野球善哉BACK NUMBER
あいさつ代わりには衝撃が強すぎる。
巨人1位・桜井俊貴の18奪三振ショー。
posted2015/11/30 10:40
text by
氏原英明Hideaki Ujihara
photograph by
Kyodo News
「こんなタイプのピッチャーだったの?」
取材に訪れた巨人担当記者の数人が目を丸くしていた。
明治神宮野球大会でのことだ。
このほど巨人への入団が決まったドラフト1位右腕・桜井俊貴(立命大)が1回戦の東北福祉大戦に先発。大会タイ記録となる18奪三振を挙げて、完封勝利を挙げたのである。
先発完投型だとは知っていたが、大会記録をマークしてしまうほどの奪三振マシンだったとは――。
巨人担当の記者たちが目を丸くし、プロもアマも取材する筆者たちのような人物に尋ねてくるのも無理はなかった。
バランスよく投げるピッチャーという噂を、二段階くらい飛び越えた。この日の桜井のピッチングは、来年のローテーション入りを期待させるに十分なものだった。

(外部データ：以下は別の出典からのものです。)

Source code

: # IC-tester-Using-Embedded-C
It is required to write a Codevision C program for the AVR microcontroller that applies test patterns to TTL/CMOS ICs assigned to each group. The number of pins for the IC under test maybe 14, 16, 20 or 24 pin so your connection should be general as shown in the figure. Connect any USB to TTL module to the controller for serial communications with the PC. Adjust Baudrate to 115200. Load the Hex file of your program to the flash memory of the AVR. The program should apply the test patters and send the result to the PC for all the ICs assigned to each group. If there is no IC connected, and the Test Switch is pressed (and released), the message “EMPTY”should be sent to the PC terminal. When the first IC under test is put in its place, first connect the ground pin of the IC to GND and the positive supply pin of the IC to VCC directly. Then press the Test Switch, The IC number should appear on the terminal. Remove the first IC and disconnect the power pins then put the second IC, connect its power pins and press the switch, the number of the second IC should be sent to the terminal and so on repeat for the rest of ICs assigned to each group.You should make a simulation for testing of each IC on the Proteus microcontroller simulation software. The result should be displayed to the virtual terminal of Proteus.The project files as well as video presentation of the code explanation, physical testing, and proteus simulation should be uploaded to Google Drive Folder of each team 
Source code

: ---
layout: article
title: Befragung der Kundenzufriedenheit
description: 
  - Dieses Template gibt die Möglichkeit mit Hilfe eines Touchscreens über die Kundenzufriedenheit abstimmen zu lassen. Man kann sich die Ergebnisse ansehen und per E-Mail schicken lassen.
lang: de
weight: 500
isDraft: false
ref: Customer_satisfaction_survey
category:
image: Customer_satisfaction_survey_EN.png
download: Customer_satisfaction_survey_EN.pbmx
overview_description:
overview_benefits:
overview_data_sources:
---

「三振は狙ったというより、低めを突いて行った結果が、そうなったのだと思います。自分はそういうタイプじゃないんで」
18もの三振を取ったという実感もなかったと、桜井は試合後に振り返った。低めへの強い意識が大記録達成へとつながったのだろう。
高校時代には育成ギリギリの選手だった。
北須磨高時代から公立の星として、プロのスカウトの間でも評判の投手だった。腕を思い切り振れるフォームで、ストレートの最速こそ140kmに届かなかったが、カーブとのコンビネーションで打ち取っていく。育成での指名を匂わせる球団もあったが、しかし桜井は「4年間でレベルを上げて勝負をしたい」とプロ志望届は出さず、立命大に進んだ。
立命大進学後は順調な成長曲線を描いた。
特別なことをしたわけではない。それは子供が大人に成長していていくように、段階を踏んで自己を確立していった。大学入学時は130km後半だったストレートは145kmまで伸び、変化球も高校時代に投げていたカーブに加えて、スライダー、チェンジアップと年を追うごとに増えた。